- _Textauszug_:

________________

Dieser ''Vermenschlichung'', um nicht zu sagen: Trivialisierung Gottes will ich mich nicht anschließen. Für mich ist GOTT in erster Linie der HERR, der, wie es in der Bibel heißt, Himmel und Erde geschaffen hat, der das gesamte Universum, von der größten Galaxie bis zum kleinsten Atom beherrscht und regiert, der uns Menschen genauestens kennt und durch seinen Heiligen Geist beeinflusst, führt und leitet.

Das sehr familiäre ''Papi'' in Bezug auf Gott widerspricht in meinen Augen auch Luther, der in seinem ''Kleinen Katechismus'' immer wieder aufs Neue schreibt, wir sollen Gott fürchten und lieben (''fürchten'' an erster Stelle!). Ein Kind, das seinen Vater fürchtet, wird ihn nur selten ''Papi'' nennen, selbst wenn es ihn, trotz aller Furcht, in tiefstem Innern liebt. ("Furcht" ist hier gemeint im Sinne von "Ehrfurcht". )

________________

- _Aufgabe_: Setzen Sie bitte den Textauszug über die Anrede Gottes als „Papi“ im Anschluss an seinen letzten Satz fort. Die Datensätze sind eigenständiges Material und gehören nicht zum Textauszug.

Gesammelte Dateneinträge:
________________

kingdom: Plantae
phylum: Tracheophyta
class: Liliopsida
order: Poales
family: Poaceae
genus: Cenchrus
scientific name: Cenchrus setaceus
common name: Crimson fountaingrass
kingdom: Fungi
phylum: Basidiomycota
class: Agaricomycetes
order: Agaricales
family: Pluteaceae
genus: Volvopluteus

________________

- _Antwort_:
Unterstützung bei meiner Ansicht fand ich in einer Zeitungs-Rezension des nach und nach erscheinenden theologischen ''Handwörterbuches'' Religion in Geschichte und Gegenwart (Bände A-B und C-E, 926 S., kein Leichtgewicht also); in ihr hieß es: ''Der Kurzartikel 'Abba' räumt mit dem tausendfach in Predigten und Unterrichtsstunden verbreiteten Märchen auf, diese aramäische Gottesanrede Jesu entspreche dem Kinderwort 'Papa' und drücke die einzigartige Gottesbeziehung Jesu aus; es war ein normales Wort für 'Vater'''.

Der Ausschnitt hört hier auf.